[Bounding box coordinate data]:
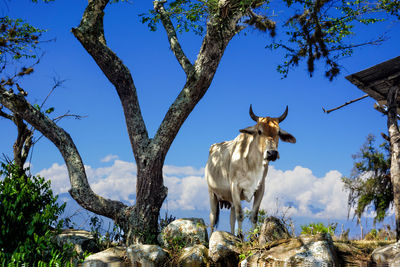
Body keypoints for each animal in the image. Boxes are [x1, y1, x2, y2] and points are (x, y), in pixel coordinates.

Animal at [205, 105, 296, 239]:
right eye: (259, 131)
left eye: (278, 132)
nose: (272, 153)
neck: (252, 164)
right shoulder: (235, 187)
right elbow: (240, 214)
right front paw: (241, 237)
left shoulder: (260, 189)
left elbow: (254, 215)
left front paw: (253, 238)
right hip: (212, 193)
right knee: (212, 218)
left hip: (230, 199)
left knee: (231, 218)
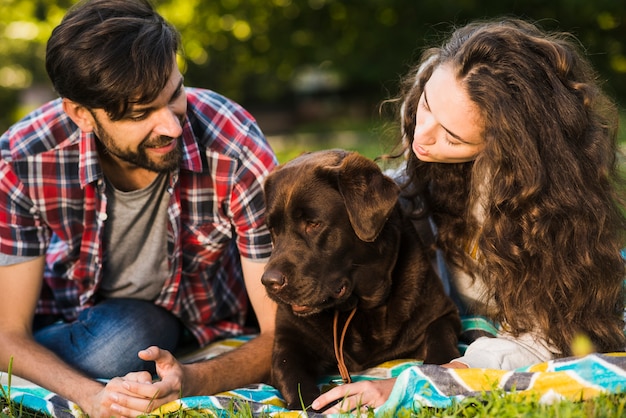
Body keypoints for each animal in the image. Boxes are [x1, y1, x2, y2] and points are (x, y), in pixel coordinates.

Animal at [258, 149, 458, 410]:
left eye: (313, 224)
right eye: (273, 229)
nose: (269, 282)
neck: (358, 307)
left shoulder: (442, 314)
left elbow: (441, 343)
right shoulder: (287, 343)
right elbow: (294, 379)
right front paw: (318, 405)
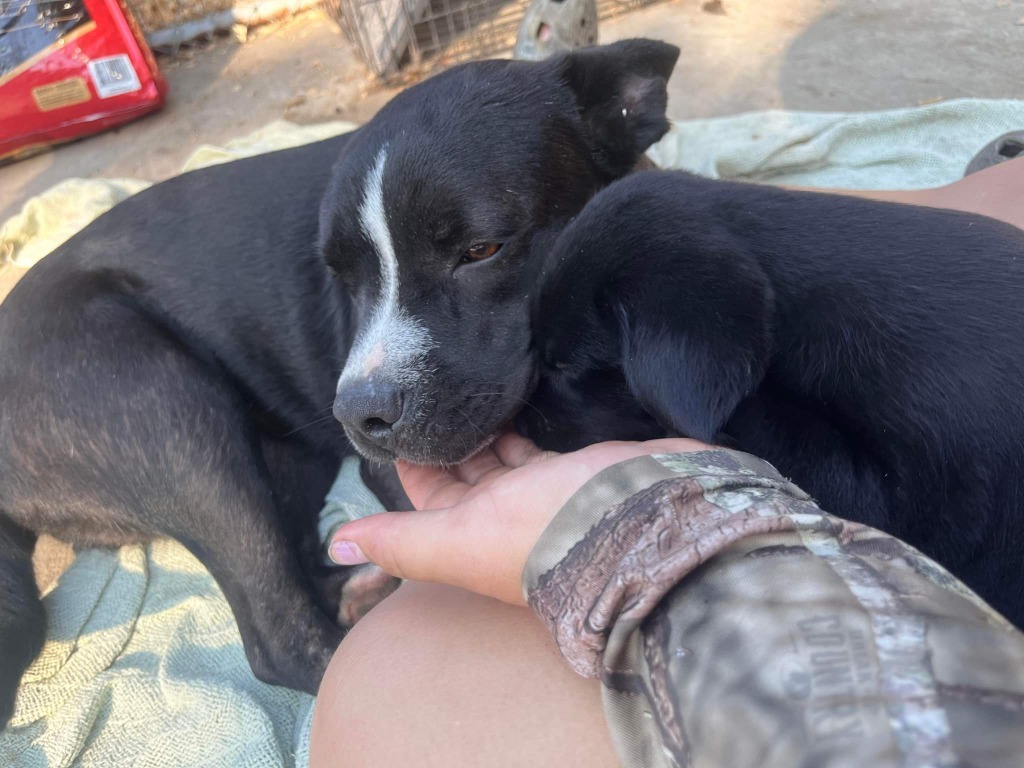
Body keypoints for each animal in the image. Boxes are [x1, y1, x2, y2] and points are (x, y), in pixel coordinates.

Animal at [2, 41, 688, 729]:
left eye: (482, 249)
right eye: (343, 277)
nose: (359, 416)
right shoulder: (387, 469)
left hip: (285, 455)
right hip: (171, 412)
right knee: (280, 638)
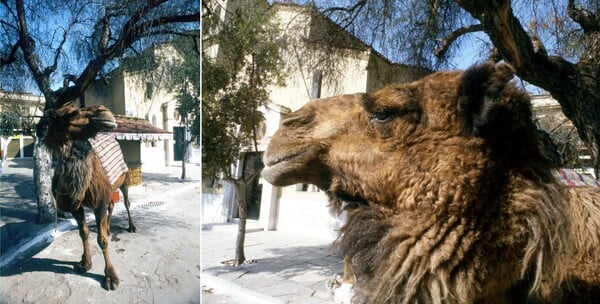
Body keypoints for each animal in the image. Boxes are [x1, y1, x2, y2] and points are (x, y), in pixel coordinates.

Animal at [38, 104, 135, 290]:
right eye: (71, 113)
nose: (105, 113)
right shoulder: (76, 207)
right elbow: (83, 233)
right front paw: (85, 263)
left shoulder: (98, 203)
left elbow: (102, 240)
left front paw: (110, 277)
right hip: (109, 189)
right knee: (112, 205)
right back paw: (108, 228)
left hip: (124, 179)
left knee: (126, 202)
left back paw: (132, 226)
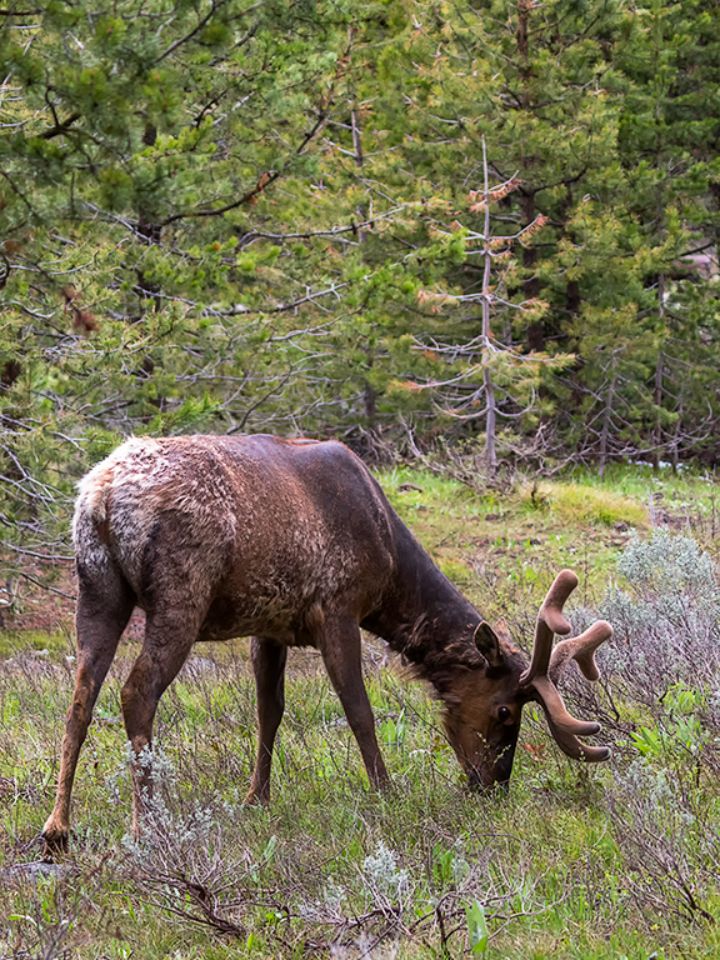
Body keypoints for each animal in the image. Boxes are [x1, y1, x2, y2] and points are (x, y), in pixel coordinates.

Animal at [42, 434, 613, 857]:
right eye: (504, 712)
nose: (492, 785)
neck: (390, 572)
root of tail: (101, 494)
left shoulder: (269, 625)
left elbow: (269, 712)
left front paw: (256, 798)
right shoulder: (337, 607)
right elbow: (358, 709)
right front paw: (386, 791)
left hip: (97, 587)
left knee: (80, 697)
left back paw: (58, 826)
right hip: (181, 591)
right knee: (135, 692)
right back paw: (147, 826)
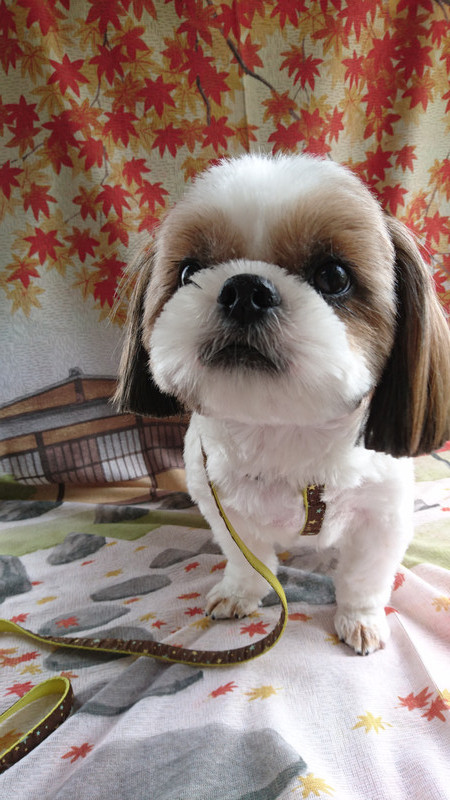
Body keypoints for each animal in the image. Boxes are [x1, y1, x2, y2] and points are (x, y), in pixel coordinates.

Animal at [115, 154, 450, 655]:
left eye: (333, 276)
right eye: (188, 271)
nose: (245, 290)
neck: (283, 430)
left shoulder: (382, 516)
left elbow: (364, 577)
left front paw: (361, 618)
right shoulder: (223, 506)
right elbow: (245, 559)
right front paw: (240, 593)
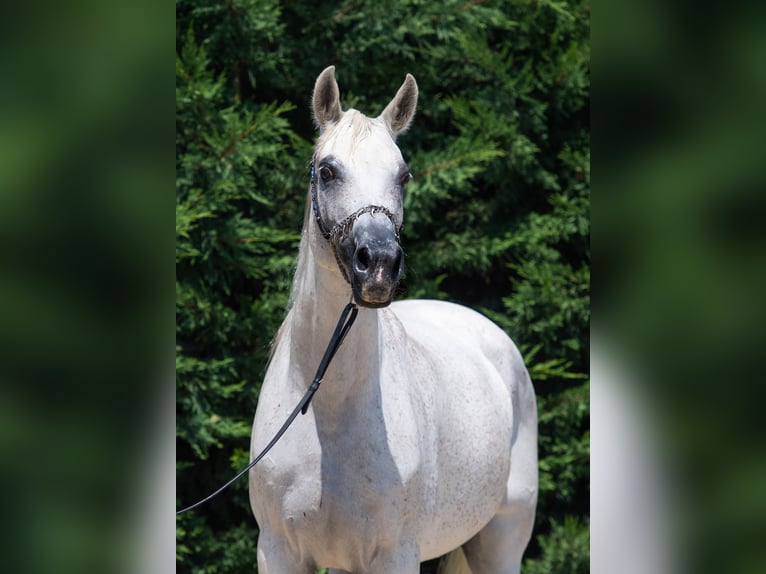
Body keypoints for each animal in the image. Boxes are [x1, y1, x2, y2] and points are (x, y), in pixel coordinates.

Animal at [249, 67, 536, 574]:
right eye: (327, 170)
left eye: (403, 176)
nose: (379, 264)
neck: (326, 411)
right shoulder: (278, 551)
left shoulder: (395, 554)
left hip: (502, 541)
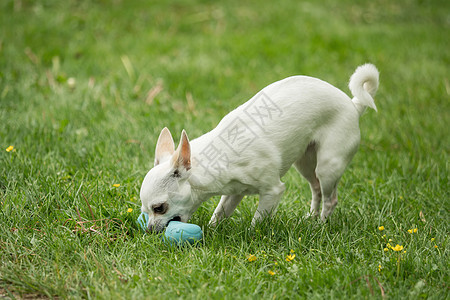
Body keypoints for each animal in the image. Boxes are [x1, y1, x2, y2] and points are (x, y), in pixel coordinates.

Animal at [139, 63, 378, 232]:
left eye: (159, 208)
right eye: (145, 211)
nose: (149, 230)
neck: (220, 157)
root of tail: (353, 105)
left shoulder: (273, 191)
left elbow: (258, 219)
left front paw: (253, 234)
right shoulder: (234, 193)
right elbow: (220, 212)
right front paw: (213, 229)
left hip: (328, 165)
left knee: (330, 198)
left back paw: (321, 225)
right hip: (306, 163)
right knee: (316, 189)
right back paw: (311, 218)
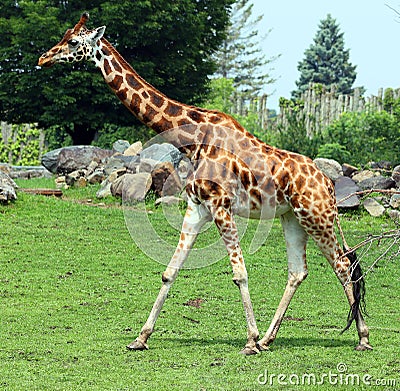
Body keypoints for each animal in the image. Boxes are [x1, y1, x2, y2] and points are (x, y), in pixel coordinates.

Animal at [38, 13, 372, 356]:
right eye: (64, 35)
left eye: (73, 42)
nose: (43, 59)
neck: (192, 137)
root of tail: (329, 183)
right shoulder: (197, 206)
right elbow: (170, 271)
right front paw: (140, 338)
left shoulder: (220, 205)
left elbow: (239, 273)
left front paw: (249, 341)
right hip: (292, 217)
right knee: (298, 271)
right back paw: (270, 339)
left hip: (316, 216)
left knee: (343, 265)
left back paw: (361, 338)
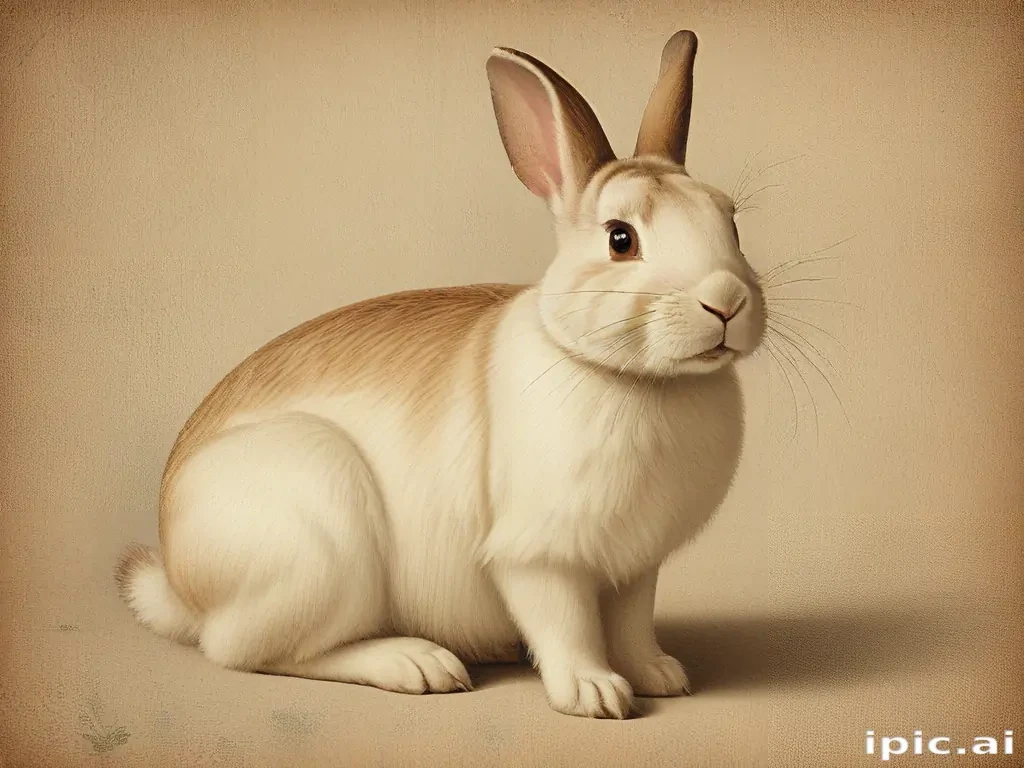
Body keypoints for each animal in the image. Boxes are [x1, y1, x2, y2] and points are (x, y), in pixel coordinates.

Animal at [115, 30, 766, 720]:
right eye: (621, 239)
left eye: (730, 221)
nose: (726, 301)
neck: (630, 375)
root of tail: (181, 583)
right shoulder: (537, 558)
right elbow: (567, 625)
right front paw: (595, 694)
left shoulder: (636, 568)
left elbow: (632, 625)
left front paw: (660, 676)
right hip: (317, 535)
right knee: (249, 649)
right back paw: (417, 663)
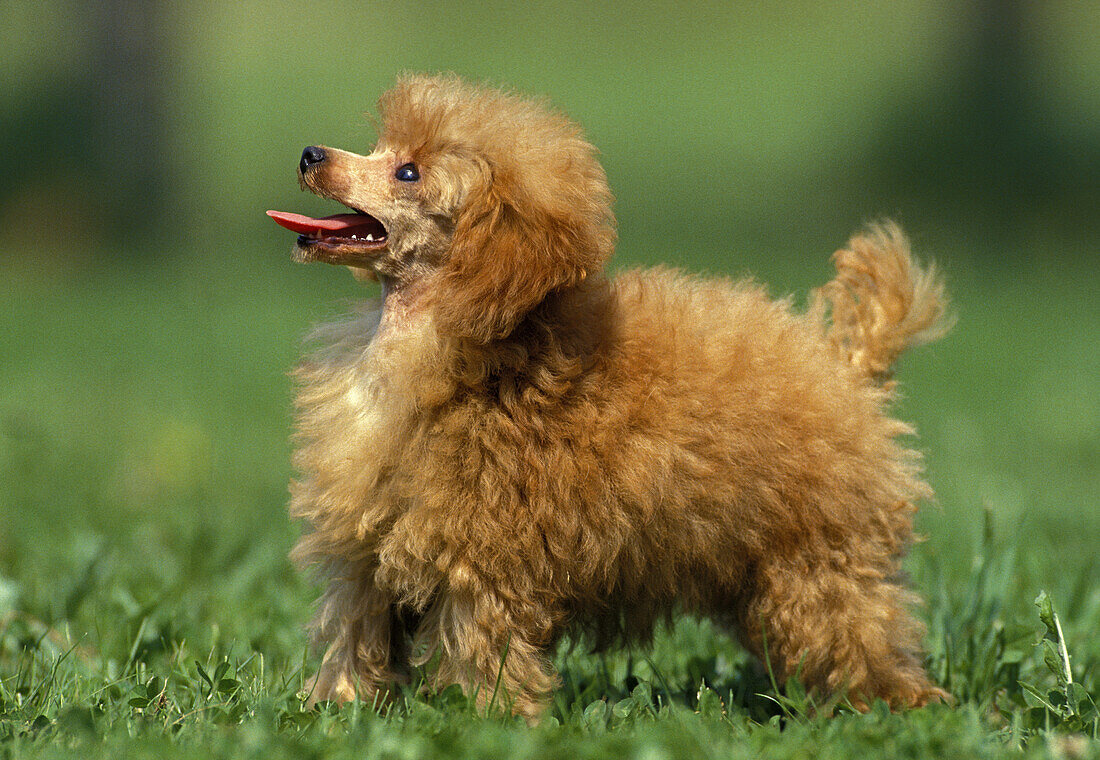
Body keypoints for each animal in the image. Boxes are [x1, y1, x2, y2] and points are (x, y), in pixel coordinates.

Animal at [268, 72, 954, 721]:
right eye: (382, 147)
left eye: (407, 172)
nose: (308, 154)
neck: (444, 348)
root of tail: (846, 364)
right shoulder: (366, 552)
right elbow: (354, 636)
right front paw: (334, 710)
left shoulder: (482, 563)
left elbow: (481, 652)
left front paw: (489, 719)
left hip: (819, 560)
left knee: (860, 638)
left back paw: (901, 707)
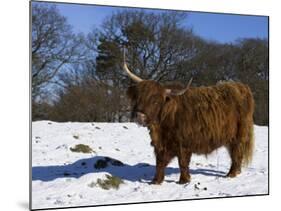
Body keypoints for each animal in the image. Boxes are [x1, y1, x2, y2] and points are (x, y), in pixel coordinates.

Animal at [122, 53, 254, 185]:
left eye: (155, 101)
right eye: (139, 97)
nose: (139, 116)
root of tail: (241, 86)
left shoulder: (184, 144)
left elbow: (183, 162)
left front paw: (184, 180)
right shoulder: (161, 144)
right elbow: (159, 162)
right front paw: (156, 181)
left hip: (239, 135)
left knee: (237, 153)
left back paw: (231, 174)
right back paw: (237, 171)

[ACTION ITEM]:
Starting at the line above that holds "left hip: (502, 541)", repeat every line exactly down to and including the line that holds "right front paw: (595, 694)", then stop. Do not carry over any pictures.

[EXERCISE RESPONSE]:
left hip: (502, 541)
Body keypoints for each animal in the image. Boxes are [x1, y1, x2, y2] and points are (x, y), in pixel coordinates.

Animal at [139, 63, 378, 232]:
left eye: (159, 208)
right eye: (145, 211)
nose: (149, 230)
neck: (220, 157)
root of tail: (353, 105)
left shoulder: (273, 191)
left elbow: (258, 219)
left front paw: (253, 234)
right shoulder: (234, 193)
right elbow: (220, 212)
right front paw: (213, 229)
left hip: (328, 165)
left knee: (330, 198)
left back paw: (321, 225)
right hip: (306, 163)
right knee: (316, 189)
right back paw: (311, 218)
Body keypoints for each animal in the image. Boxes are [x1, y1, x2, y2] and points are (x, y), in pixel coordinates.

Animal at [38, 13, 372, 356]:
right eye: (64, 35)
left eye: (73, 42)
nose: (43, 59)
neck: (192, 137)
root of tail: (329, 183)
right shoulder: (197, 206)
right elbow: (170, 271)
right front paw: (140, 338)
left shoulder: (220, 205)
left elbow: (239, 273)
left front paw: (249, 341)
right hip: (292, 217)
right knee: (298, 271)
right back paw: (270, 339)
left hip: (316, 216)
left knee: (343, 265)
left back paw: (361, 338)
Body keypoints for each animal in the image. Boxes are [x1, y1, x2, y2] and points are (x, y), in pixel coordinates.

Animal at [115, 30, 766, 720]:
right eye: (621, 239)
left eye: (730, 221)
nose: (726, 301)
neck: (630, 375)
root of tail: (181, 583)
right shoulder: (537, 558)
right elbow: (567, 625)
right front paw: (595, 694)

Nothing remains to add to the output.